[Text for analysis Boundary: Start]

OpenAI Codex CLI provides granular control over how it interacts with your system through approval modes and sandbox settings. Understanding these controls is essential for balancing productivity with safety, whether you are experimenting with generated code or deploying in production environments.
Understanding Approval Modes
Approval modes determine how much autonomy Codex has when making changes to your files and executing commands. Codex CLI offers three distinct modes, each with different levels of human oversight.
Mode Comparison Table
| Mode | File Edits | Command Execution | Best For |
|---|---|---|---|
| suggest | Requires approval | Requires approval | Production work, learning, sensitive code |
| auto-edit | Auto-approved | Requires approval | Development work, trusted file changes |
| full-auto | Auto-approved | Auto-approved | CI/CD pipelines, isolated containers, demos |
Suggest Mode (Default)
Suggest mode is the safest option and the default setting. Every action requires your explicit approval before execution.
Behavior:
- Shows proposed file changes in a diff view
- Waits for confirmation before writing any files
- Displays commands before running them
- Allows you to edit or reject any proposed changes
When to use:
- Working with production code
- Learning how Codex operates
- Reviewing AI-generated code before applying
- Any situation where mistakes are costly
Auto-Edit Mode
Auto-edit mode automatically applies file changes but still requires approval for shell commands. This strikes a balance between speed and safety.
Behavior:
- Applies file edits immediately without prompting
- Still requires approval for shell commands
- Shows a summary of changes made
- Allows undo via Git if needed
When to use:
- Active development with version control
- Trusted refactoring tasks
- When you want faster iteration on code changes
- Projects where you can easily revert changes
Full-Auto Mode
Full-auto mode gives Codex complete autonomy to execute both file changes and commands without any confirmation. Use this mode with extreme caution.
Behavior:
- Applies all file edits automatically
- Executes all shell commands without prompting
- Operates completely autonomously
- No human intervention in the loop
When to use:
- Disposable development containers
- Isolated CI/CD pipeline environments
- Demonstration or testing scenarios
- When you fully trust the operations being performed
Configuring Approval Modes
Command Line Flag
Set the approval mode for a single session using the --approval-mode flag:
# Use suggest mode (most restrictive)
codex --approval-mode suggest "refactor the authentication module"
# Use auto-edit mode (balanced)
codex --approval-mode auto-edit "add error handling to all functions"
# Use full-auto mode (least restrictive)
codex --approval-mode full-auto "run the test suite and fix failures"
Global Configuration
Set a default approval mode in your global config file.
Location: ~/.codex/config.toml
# Set default approval mode
approval_mode = "auto-edit"
Project-Level Configuration
Override the global setting for specific projects by creating a config file in the project directory.

[Text for analysis Boundary: End]

* Work instructions *
Copy everything in the Codex CLI text from "Location: ~/.codex/config.toml" down to "the project directory.", renaming "global setting" to "global default" wherever it appears.

[Supplied material Boundary: Start]

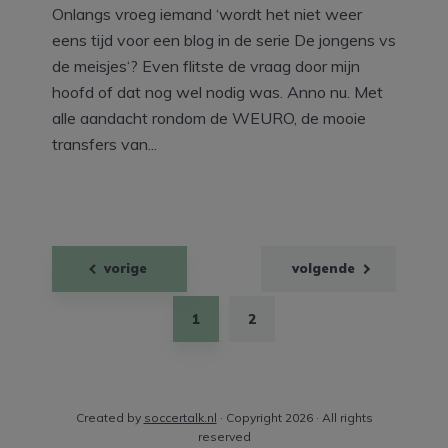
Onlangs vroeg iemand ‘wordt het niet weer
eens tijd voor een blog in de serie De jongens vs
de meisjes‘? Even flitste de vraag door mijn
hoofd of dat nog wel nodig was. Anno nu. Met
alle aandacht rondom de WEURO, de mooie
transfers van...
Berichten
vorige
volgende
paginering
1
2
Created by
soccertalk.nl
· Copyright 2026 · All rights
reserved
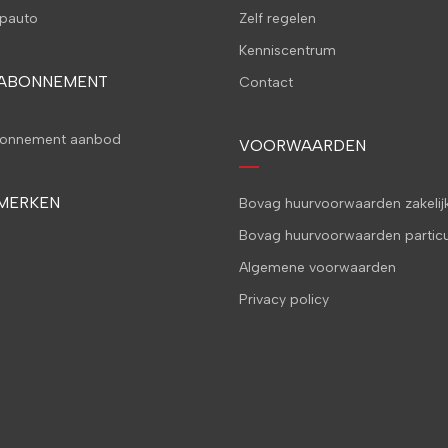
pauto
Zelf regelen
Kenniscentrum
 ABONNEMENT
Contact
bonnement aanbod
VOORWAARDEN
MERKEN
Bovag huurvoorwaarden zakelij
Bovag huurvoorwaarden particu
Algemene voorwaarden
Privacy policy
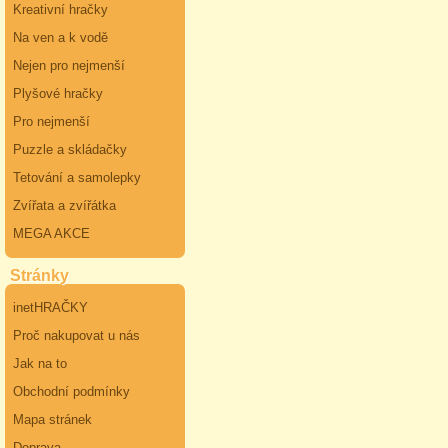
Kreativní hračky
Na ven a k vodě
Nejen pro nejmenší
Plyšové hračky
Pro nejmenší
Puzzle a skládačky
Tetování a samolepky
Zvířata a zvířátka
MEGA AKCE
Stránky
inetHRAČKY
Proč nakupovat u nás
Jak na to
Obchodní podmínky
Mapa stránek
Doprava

[Supplied material Boundary: End]
[Supplied material Boundary: Start]

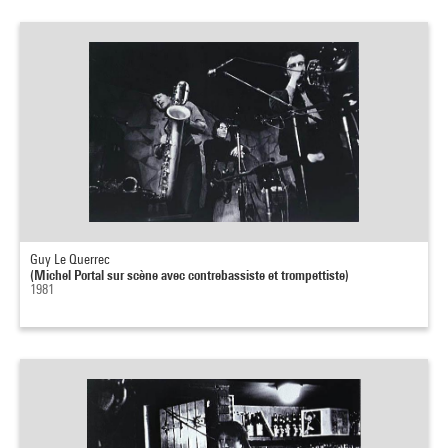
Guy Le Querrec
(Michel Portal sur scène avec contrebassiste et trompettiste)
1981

[Supplied material Boundary: End]

* Reply *
Location: ~/.codex/config.toml
# Set default approval mode
approval_mode = "auto-edit"
Project-Level Configuration
Override the global default for specific projects by creating a config file in the project directory.